EXTRACT TO READ

Hi Julian,

I added bzip2 applet to busybox. See http://busybox.net/
for more info about busybox.

In the process of adapting it, I found a few places where I can
optimize it a bit. However, bigger optimizations came simply
from declaring functions static, as recent gcc versions
are using register parameter passing in this case.

As a result, bzip2 in busybox is significantly faster than bzip2
built from your latest source tarball. To be more exact:
when compiled with gcc 4.2.1, and run on Athlon 64 1800 MHz
with 512K L2 cache, stock bzip2 is 26.4% slower than bbox bzip2.
(time to compress gcc-4.2.1.tar is 126.4% compared to bbox).

Small optimization opportunities I noticed and implemented
in compress.c (sorry, indentation and formatting a bit changed,
but shouldn't be hard to find these places):

                        /*
                         * Find the coding table which is best for this group,
                         * and record its identity in the selector table.
                         */
                        /*bc = 999999999;*/
                        /*bt = -1;*/
                        bc = cost[0];
                        bt = 0;
                        for (t = 1 /*0*/; t < nGroups; t++) {
                                if (cost[t] < bc) {
                                        bc = cost[t];
                                        bt = t;
                                }
                        }

And here:
"Transmit the mapping table" part is heavily modified,
temporary vector eliminated (now we use bitmap instead, fits into one register),
two loops eliminated, many one-bit bsW() calls coalesced into 16-bit ones.

EXERCISE DATA
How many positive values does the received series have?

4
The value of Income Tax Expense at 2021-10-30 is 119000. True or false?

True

==

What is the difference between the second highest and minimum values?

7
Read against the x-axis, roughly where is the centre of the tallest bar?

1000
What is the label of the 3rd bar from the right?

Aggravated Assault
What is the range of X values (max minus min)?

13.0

ACTIVITY LIST
A. List every change the bzip2 busybox post says was made to the "Transmit the mapping table" part of compress.c.
B. In the bzip2 busybox post, how much slower is stock bzip2 than the busybox version on the test machine?
C. According to the bzip2 busybox post, why did declaring functions static bring bigger speed gains than the small code changes?

ANSWERS TO THE EXERCISE
A.
- The part was heavily modified.
- The temporary vector was eliminated, and a bitmap that fits into one register is used instead.
- Two loops were eliminated.
- Many one-bit bsW() calls were coalesced into 16-bit ones.

B. Stock bzip2 is 26.4% slower. It takes 126.4% of the busybox time to compress gcc-4.2.1.tar.

C. Recent gcc versions use register parameter passing when functions are declared static. That alone gave larger speedups than the small changes found while adapting the code.